Et pour cette fois, cette omission de la multiplication des pains fait ressortir le parallèle entre le texte qui la précède, que nous avions hier, et ce texte d'aujourd'hui qui la suit. Nous voyons que ces deux textes sont très similaires : dans les deux cas on nous rapporte ce que les foules pensent de Jésus. Ce sont d'ailleurs les mêmes hypothèses qui sont rapportées dans les deux passages : Jésus serait Jean-Baptiste revenu de la mort, ou Élie revenu sur terre (et pas de la mort, lui, puisqu'il était en principe monté directement au ciel, sans passer par la case 'décès'), ou un autre des prophètes. On trouve ces trois mêmes réponses dans les passages parallèles de Marc et Matthieu. Ce sont des réponses qui tournent en fait autour du pot, c'est-à-dire qu'elles sont là pour ne pas avoir à dire que Jésus serait le Messie, mais qu'on le pense fortement. Élie, de par son statut d'homme qui n'a pas connu la mort, est très lié aux espérances messianiques : certains pensent que c'est lui, le Messie qui doit venir, d'autres que même si ce n'est pas lui il viendra quand même juste avant, pour préparer la voie. Jean-Baptiste lui-même a été identifié par certains comme étant le Messie, ou déjà lui aussi Élie revenu sur terre, et donc, dire que Jésus est l'un ou l'autre de ces personnages est une façon de dire, sans le dire, qu'il est le Messie, ou très proche. En fait, c'est bien ça que pensent les foules, qu'il est le Messie, mais sans oser le dire trop clairement, par prudence, parce que c'est à lui, le Messie, de le dire lui-même, pour qu'ils puissent en être vraiment sûrs. Or Jésus s'est, jusque là au moins, toujours refusé à le reconnaître.

Et donc, hier comme aujourd'hui, après l'opinion des foules, nous avons ensuite l'opinion d'une personne, précise, hier Hérode, aujourd'hui Pierre. La construction de ces deux passages, prenant en sandwich (c'est le cas de le dire) la multiplication des pains, n'est sûrement pas fortuite de la part de Luc.

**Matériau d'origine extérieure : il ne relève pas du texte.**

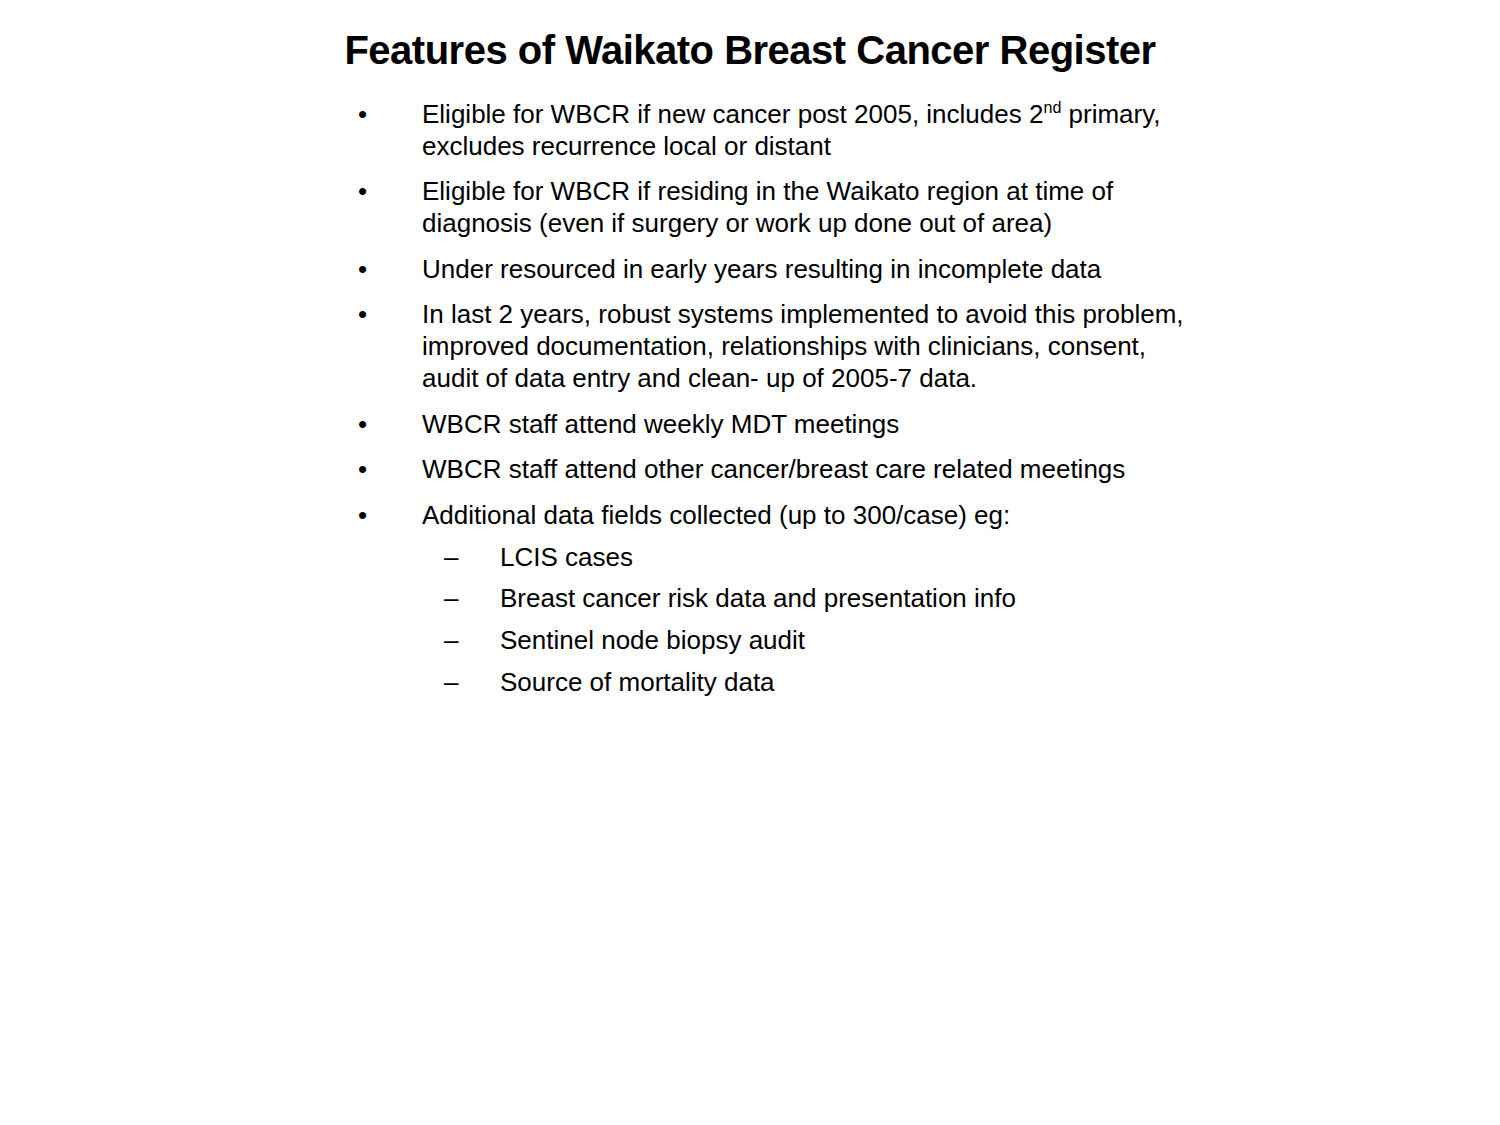Features of Waikato Breast Cancer Register
Eligible for WBCR if new cancer post 2005, includes 2nd primary, excludes recurrence local or distant
Eligible for WBCR if residing in the Waikato region at time of diagnosis (even if surgery or work up done out of area)
Under resourced in early years resulting in incomplete data
In last 2 years, robust systems implemented to avoid this problem, improved documentation, relationships with clinicians, consent, audit of data entry and clean- up of 2005-7 data.
WBCR staff attend weekly MDT meetings
WBCR staff attend other cancer/breast care related meetings
Additional data fields collected (up to 300/case) eg:
LCIS cases
Breast cancer risk data and presentation info
Sentinel node biopsy audit
Source of mortality data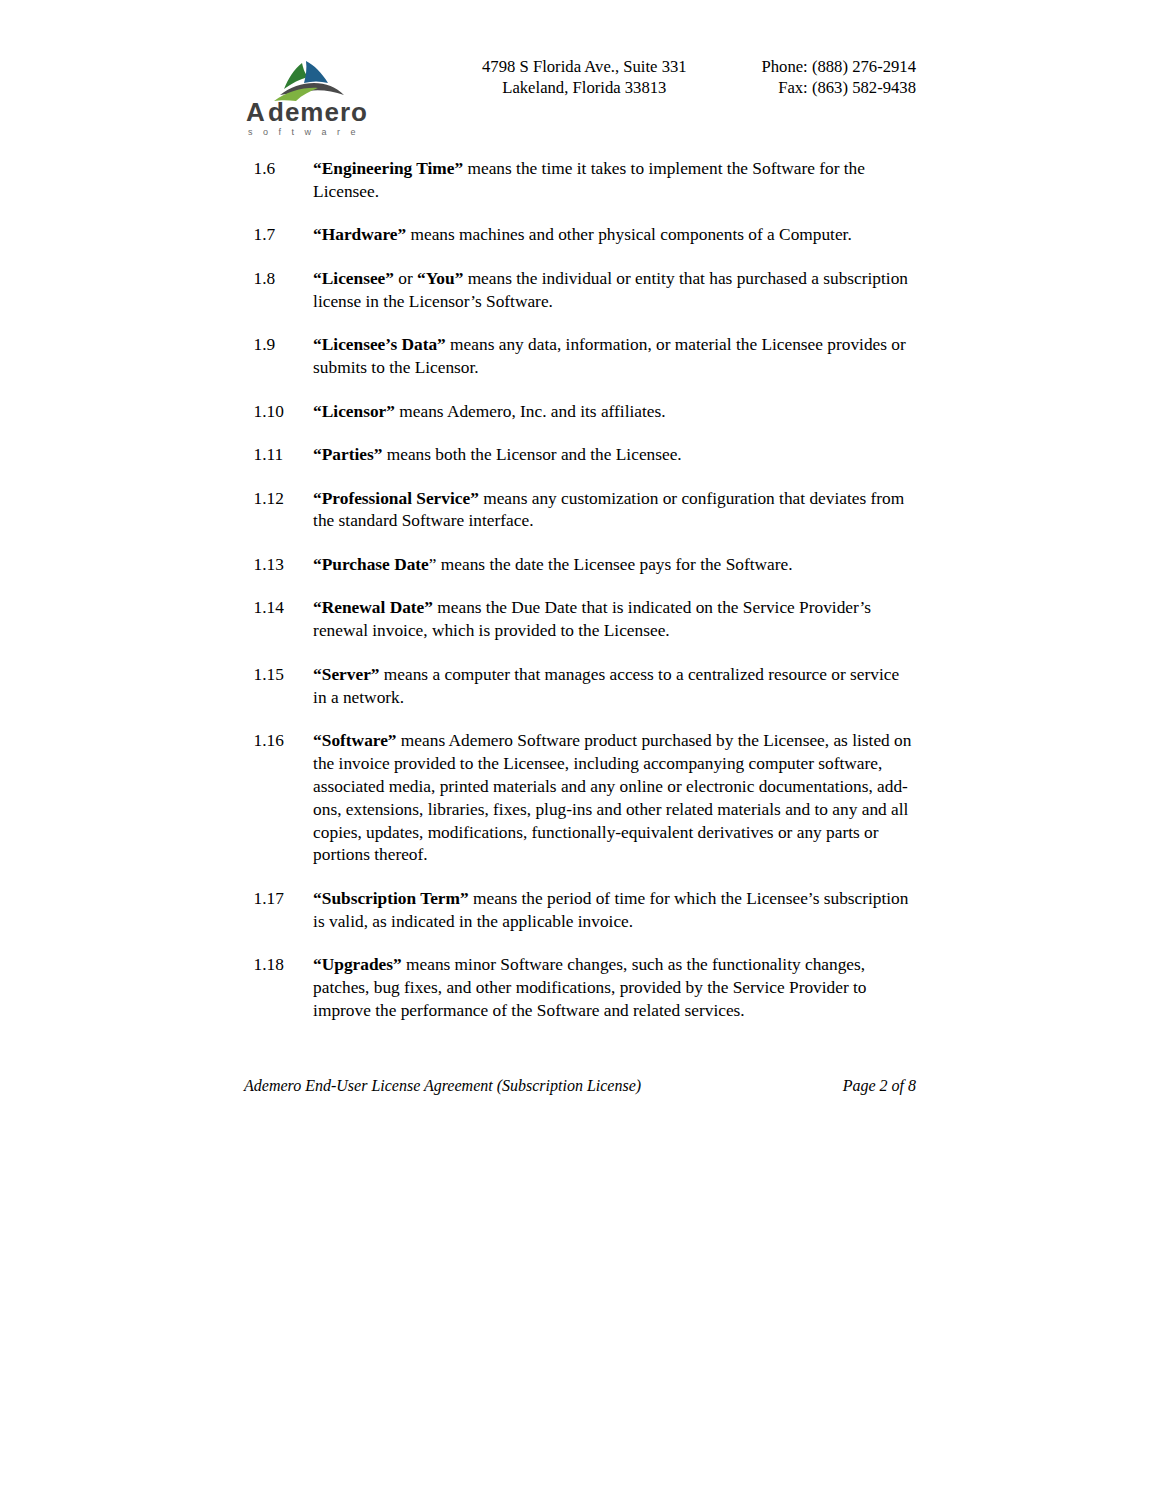A demero s o f t w a r e
4798 S Florida Ave., Suite 331
Lakeland, Florida 33813
Phone: (888) 276-2914
Fax: (863) 582-9438
1.6 “Engineering Time” means the time it takes to implement the Software for the Licensee.
1.7 “Hardware” means machines and other physical components of a Computer.
1.8 “Licensee” or “You” means the individual or entity that has purchased a subscription license in the Licensor’s Software.
1.9 “Licensee’s Data” means any data, information, or material the Licensee provides or submits to the Licensor.
1.10 “Licensor” means Ademero, Inc. and its affiliates.
1.11 “Parties” means both the Licensor and the Licensee.
1.12 “Professional Service” means any customization or configuration that deviates from the standard Software interface.
1.13 “Purchase Date” means the date the Licensee pays for the Software.
1.14 “Renewal Date” means the Due Date that is indicated on the Service Provider’s renewal invoice, which is provided to the Licensee.
1.15 “Server” means a computer that manages access to a centralized resource or service in a network.
1.16 “Software” means Ademero Software product purchased by the Licensee, as listed on the invoice provided to the Licensee, including accompanying computer software, associated media, printed materials and any online or electronic documentations, add-ons, extensions, libraries, fixes, plug-ins and other related materials and to any and all copies, updates, modifications, functionally-equivalent derivatives or any parts or portions thereof.
1.17 “Subscription Term” means the period of time for which the Licensee’s subscription is valid, as indicated in the applicable invoice.
1.18 “Upgrades” means minor Software changes, such as the functionality changes, patches, bug fixes, and other modifications, provided by the Service Provider to improve the performance of the Software and related services.
Ademero End-User License Agreement (Subscription License)
Page 2 of 8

Il a voulu nous montrer le contraste entre, d'un côté le 'roi', celui qui devrait savoir, s'il prétend diriger son peuple, et qui ne sait pas, qui ne veut pas se prononcer, et de l'autre côté notre Pierre, ce simple pêcheur de Galilée, qui n'a aucune autorité pour se prononcer en la matière, mais qui le fait, qui ose dire tout haut ce que tous pensent plus ou moins bas. Il est vrai qu'entre les deux il y a eu cette fameuse multiplication des pains, cet événement qui, entre autres, donne une forte dimension politique à la stature de Jésus : donner du pain à leur peuple, c'est normalement aussi un des rôles des gouvernants. Par ce geste, toujours sans le dire explicitement, Jésus semblait pourtant revendiquer cette dimension politique du Messie. À la suite de cet événement, l'évangile de Jean le dit d'ailleurs noir sur blanc : les foules voulaient le faire roi. Voilà donc ce qui motive Pierre, lui aussi. Et pourtant, Luc comme Marc nous le disent aussitôt : Jésus n'est pas content, il refuse ce titre et leur interdit de redire ça. Et visiblement la suite ne le voit pas changer d'avis sur la question, au contraire. On cherchera en vain un passage où Jésus endosserait sans ambiguïté le rôle. Matthieu seul a osé le faire croire, puisqu'avant de rapporter lui aussi l'interdiction de le dire, il prétend que Jésus aurait d'abord commencé par féliciter Pierre de son audace.

Chez les trois synoptiques, d'ailleurs, l'enchaînement immédiat sur la première annonce de la Passion vient expliquer, s'il en était besoin, pourquoi Jésus ne peut pas être le Messie, en tout cas pas le Messie tel qu'attendu par les foules. Bien sûr la réflexion chrétienne par la suite va faire évoluer cette notion de Messie, la dépouillant de sa dimension trop terre-à-terre, séparant progressivement le Royaume de son identification géographique aux frontières d'Israël. Mais tout ceci, c'est après, après la mort de Jésus, après sa résurrection et la venue de l'Esprit. De son vivant, il est certain qu'un Pierre, en proclamant que Jésus était le Messie, affirmait quelque chose que Jésus, à ce moment-là au moins, a compris être inacceptable. Lui était toujours resté prudent sur le titre, et s'il n'en était pas encore persuadé jusque là, il est certain aussi que cet épisode a définitivement résolu la question pour lui : il n'était pas le Messie, ce mot était beaucoup trop piégé pour qu'il puisse continuer à laisser planer le doute sur la question, et c'est ça qu'il leur a dit alors, qu'il ne voulait pas qu'ils disent ça.